El caso  de Rodrigo   Vergara es de una  complejidad suplementaria, porque se involucra en una historia reciente de un modo falsamente paródico, respecto de la cual termina  legitimando jocosamente el mito patético de un proyecto de insurrección militar, directamente proporcional a la dimensión de su fracaso.  Este solo gesto lo hace desatender  el registro de la ilustración de la historia,  para  habilitar su reemplazo por  una  estética de la falla.

La falsa parodia a la que aludo  en el trabajo de Rodrigo Vergara reprograma el valor de los relatos heroicos, elaborando una visualidad cuya concreción desmonta  la inflación del referente: el  relato de una fuga se objetualiza mediante la fabricación de una maqueta que reproduce el trayecto  realizado por cuatro presos políticos de la Cárcel de Valparaíso. 

Rodrigo Vergara hizo construir  a escala una pasarela, siguiendo el perturbado trazado  que  permite el acceso al punto de fuga efectivo, poniendo  particular cuidado en reproducir  el “andamiaje”  que  la sostiene.  La densidad constructiva remite a la persistencia que tiene el modelo leninista de partido en el imaginario comunista.  Pero el objeto apunta a  fijar la reducción de una línea política, que se debe conformar con la exaltación de un acto que desplaza la atención del verdadero motivo por el que los cuatro presos políticos estaban recluidos; a saber, el descubrimiento de una operación de internación de armas que se inscribirá en los anales de la ineptitud.   La maqueta tiene por misión fijar, entonces, un nivel determinado de lo narrable, pero como sustitución de un fracaso organizativo de proyecciones políticas incalculables.

Mediante la fabricación de la maqueta,  Rodrigo Vergara  promueve con éxito  la conversión  del “discurso heroico” de los sujetos  en una “animita”  erigida para conjurar la angustia ante la  deflación de su propia matriz.   La extrema pregnancia de elementos constructivos del soporte apunta a la debilidad de la infraestructura partidaria sobre cuya pasarela los sujetos deben cumplir la única tarea para la cual demostrarán aptitud: la fuga.  
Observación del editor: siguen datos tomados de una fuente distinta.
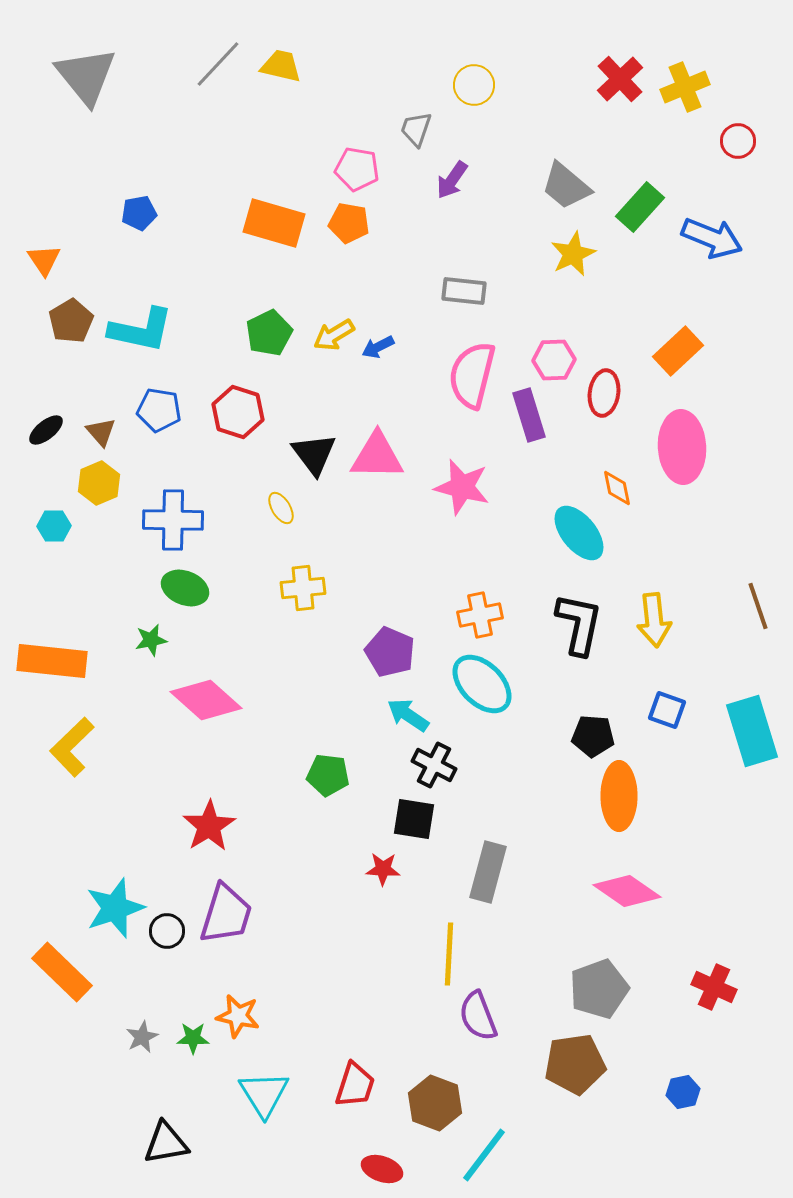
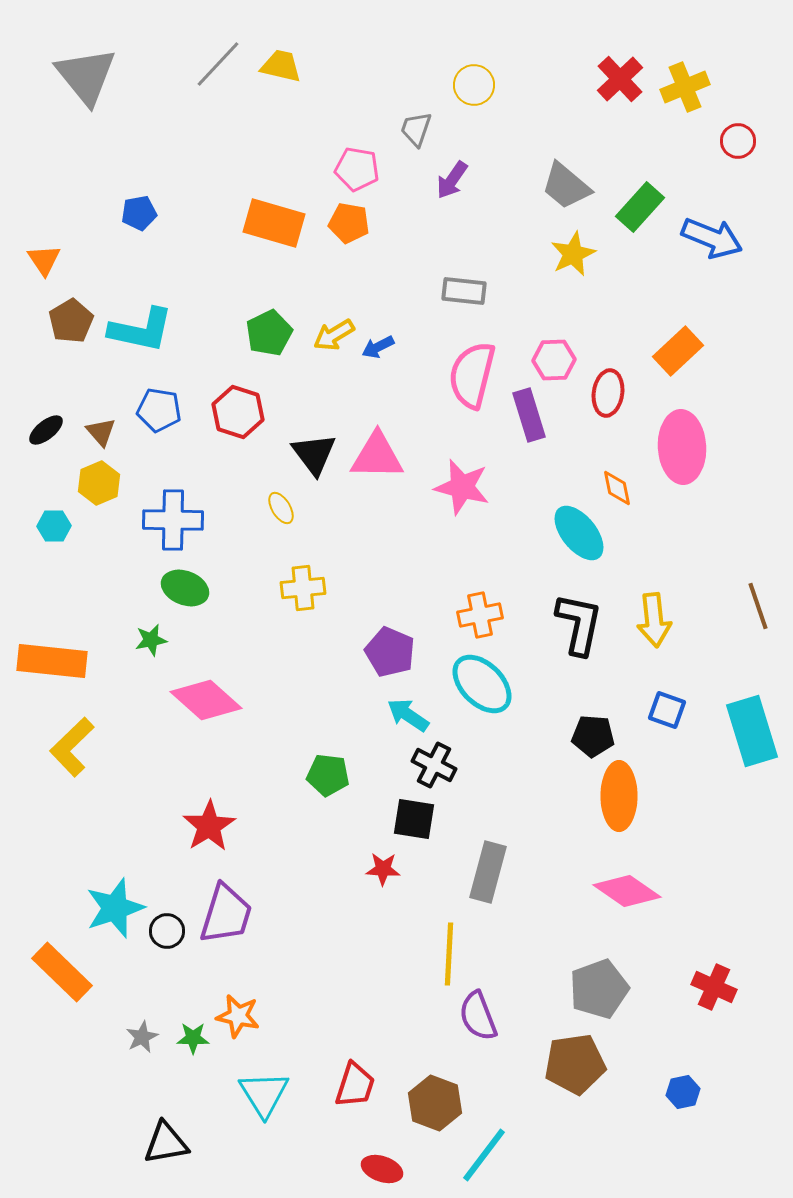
red ellipse at (604, 393): moved 4 px right
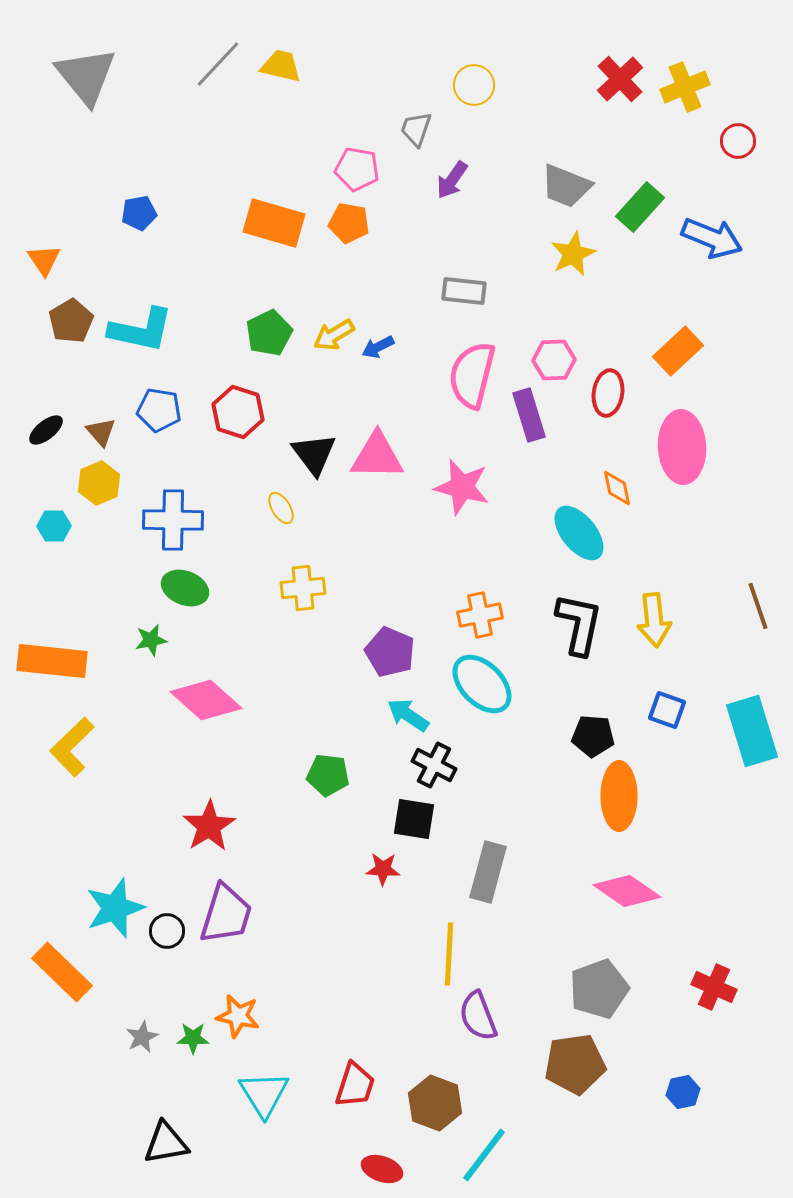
gray trapezoid at (566, 186): rotated 18 degrees counterclockwise
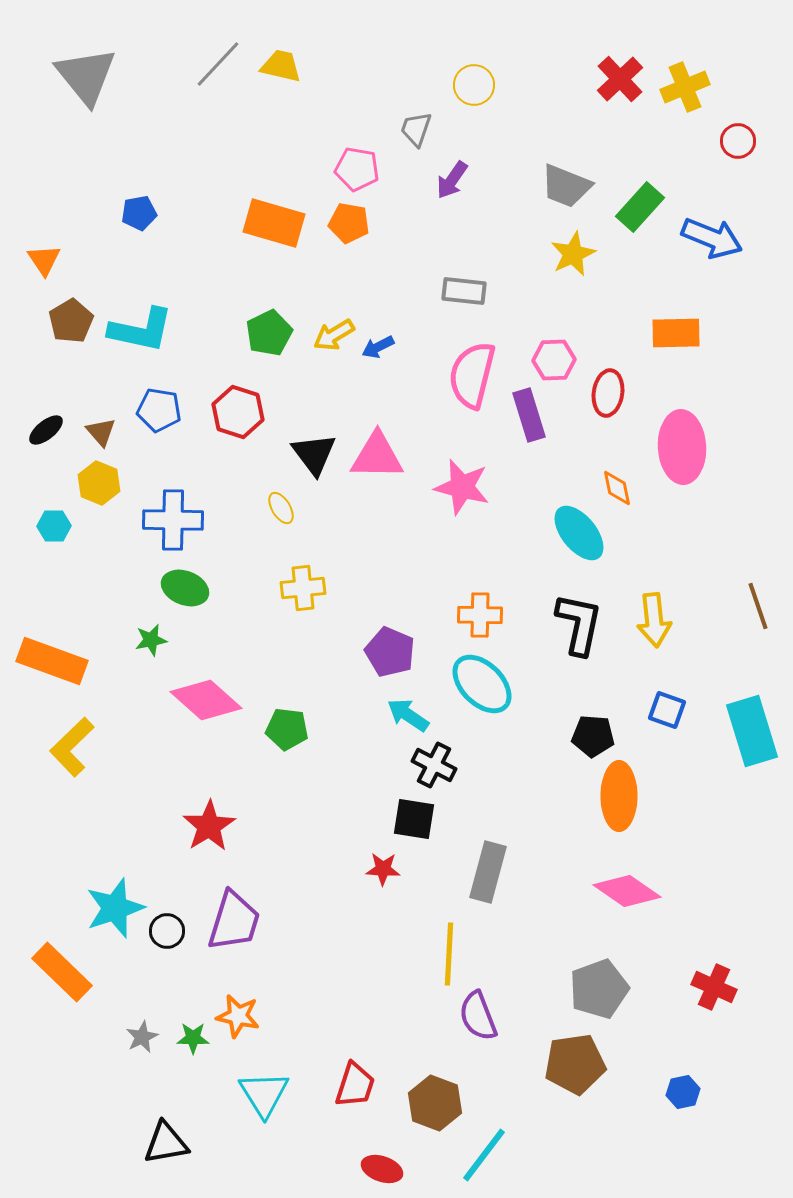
orange rectangle at (678, 351): moved 2 px left, 18 px up; rotated 42 degrees clockwise
yellow hexagon at (99, 483): rotated 15 degrees counterclockwise
orange cross at (480, 615): rotated 12 degrees clockwise
orange rectangle at (52, 661): rotated 14 degrees clockwise
green pentagon at (328, 775): moved 41 px left, 46 px up
purple trapezoid at (226, 914): moved 8 px right, 7 px down
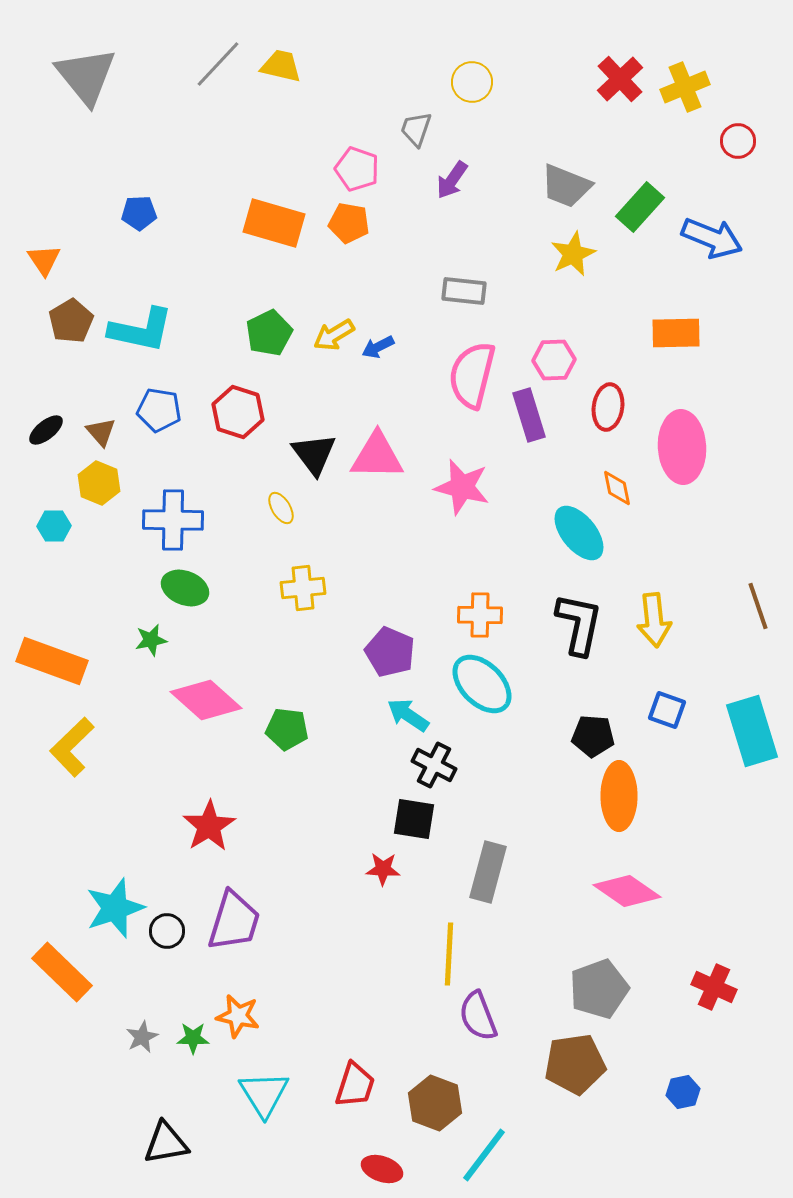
yellow circle at (474, 85): moved 2 px left, 3 px up
pink pentagon at (357, 169): rotated 9 degrees clockwise
blue pentagon at (139, 213): rotated 8 degrees clockwise
red ellipse at (608, 393): moved 14 px down
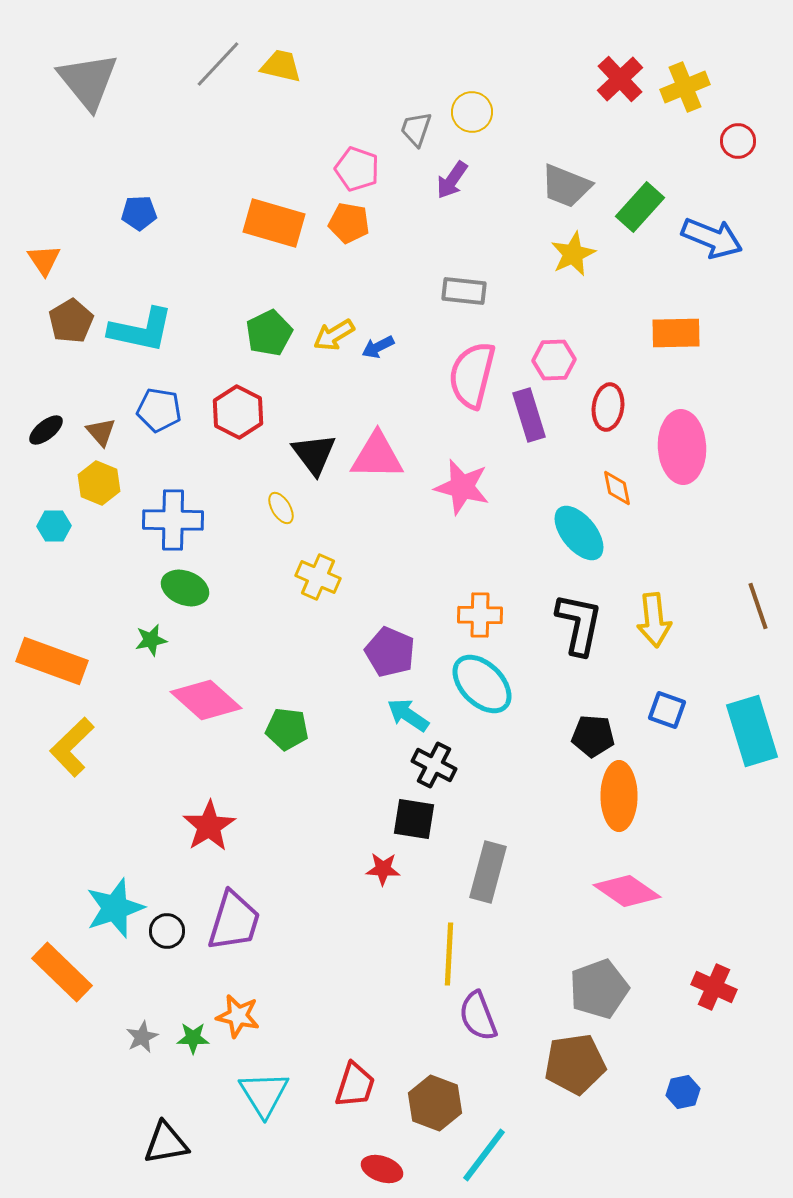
gray triangle at (86, 76): moved 2 px right, 5 px down
yellow circle at (472, 82): moved 30 px down
red hexagon at (238, 412): rotated 9 degrees clockwise
yellow cross at (303, 588): moved 15 px right, 11 px up; rotated 30 degrees clockwise
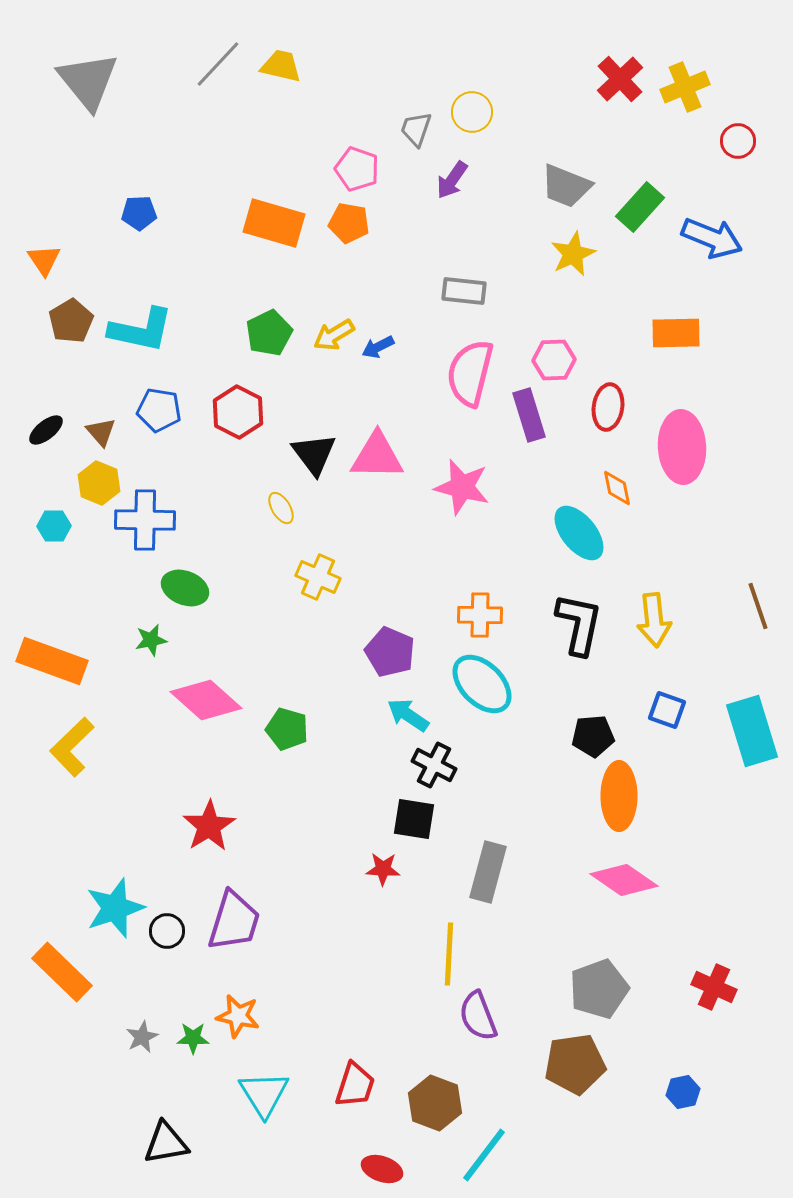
pink semicircle at (472, 375): moved 2 px left, 2 px up
blue cross at (173, 520): moved 28 px left
green pentagon at (287, 729): rotated 9 degrees clockwise
black pentagon at (593, 736): rotated 9 degrees counterclockwise
pink diamond at (627, 891): moved 3 px left, 11 px up
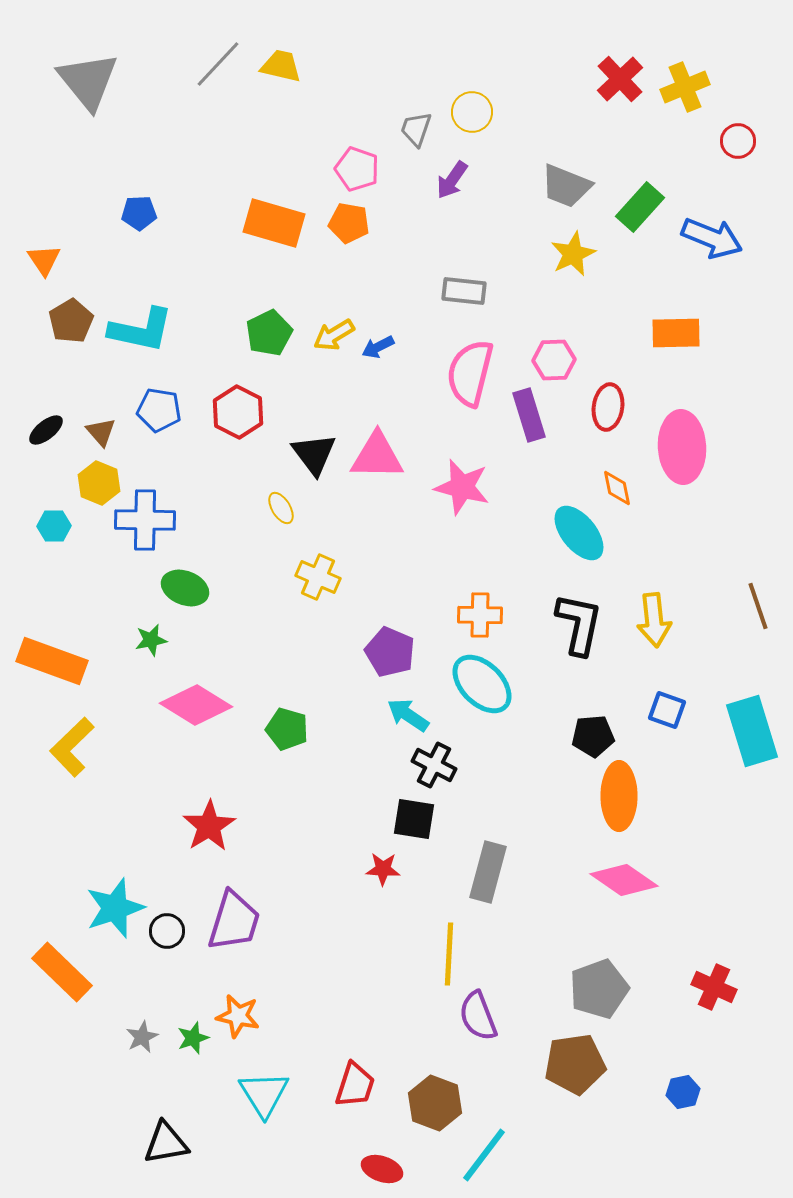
pink diamond at (206, 700): moved 10 px left, 5 px down; rotated 10 degrees counterclockwise
green star at (193, 1038): rotated 20 degrees counterclockwise
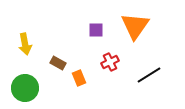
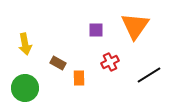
orange rectangle: rotated 21 degrees clockwise
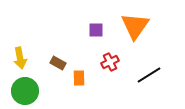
yellow arrow: moved 5 px left, 14 px down
green circle: moved 3 px down
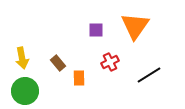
yellow arrow: moved 2 px right
brown rectangle: rotated 21 degrees clockwise
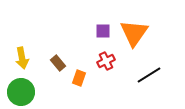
orange triangle: moved 1 px left, 7 px down
purple square: moved 7 px right, 1 px down
red cross: moved 4 px left, 1 px up
orange rectangle: rotated 21 degrees clockwise
green circle: moved 4 px left, 1 px down
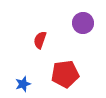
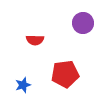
red semicircle: moved 5 px left; rotated 108 degrees counterclockwise
blue star: moved 1 px down
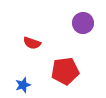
red semicircle: moved 3 px left, 3 px down; rotated 18 degrees clockwise
red pentagon: moved 3 px up
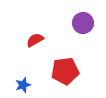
red semicircle: moved 3 px right, 3 px up; rotated 132 degrees clockwise
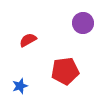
red semicircle: moved 7 px left
blue star: moved 3 px left, 1 px down
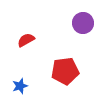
red semicircle: moved 2 px left
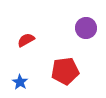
purple circle: moved 3 px right, 5 px down
blue star: moved 4 px up; rotated 21 degrees counterclockwise
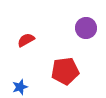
blue star: moved 5 px down; rotated 21 degrees clockwise
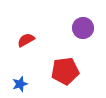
purple circle: moved 3 px left
blue star: moved 3 px up
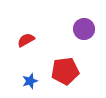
purple circle: moved 1 px right, 1 px down
blue star: moved 10 px right, 3 px up
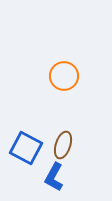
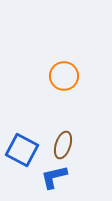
blue square: moved 4 px left, 2 px down
blue L-shape: rotated 48 degrees clockwise
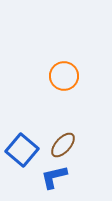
brown ellipse: rotated 24 degrees clockwise
blue square: rotated 12 degrees clockwise
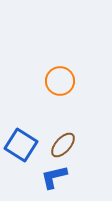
orange circle: moved 4 px left, 5 px down
blue square: moved 1 px left, 5 px up; rotated 8 degrees counterclockwise
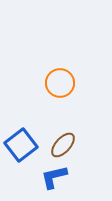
orange circle: moved 2 px down
blue square: rotated 20 degrees clockwise
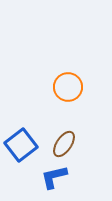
orange circle: moved 8 px right, 4 px down
brown ellipse: moved 1 px right, 1 px up; rotated 8 degrees counterclockwise
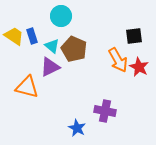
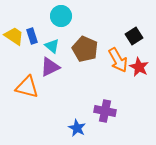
black square: rotated 24 degrees counterclockwise
brown pentagon: moved 11 px right
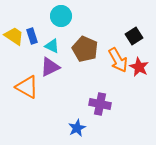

                      (Rodrigo Vergara)



El  tema pendiente es el de la historia interpelada por los artistas, ya sea mediante la evidencia  de la colonialidad de la enseñanza del dibujo como del reduccionismo sentimental  de la telenovela.  Hay que mencionar que en la misma época del viaje de Disney a Chile, el mexicano Siqueiros pintaba los murales de Chillán, y que ambos estaban comprometidos en la lucha contra las fuerzas del Eje.   Y que mientras tenía lugar la fuga referida por Rodrigo Vergara, era transmitida por televisión una telenovela que llevaba por título Mi nombre es Lara.  Lo que agrega elementos que podemos calificar de patéticos es que uno de los sujetos de la fuga, quizás el “más importante”,  era un mediocre actor de teatro que no hizo más que poner en escena su propia ineptitud como agente político-militar, siendo la fuga, la única victoria que pudo atribuirse.  De este modo, la fijación de Rodrigo Vergara por el modelo de relato y por el sujeto de su enunciación se revela como  la crítica más severa de la impostura política, ya que su obra exhibe la consistencia dudosa de la propia metáfora del andamio como significante leninista.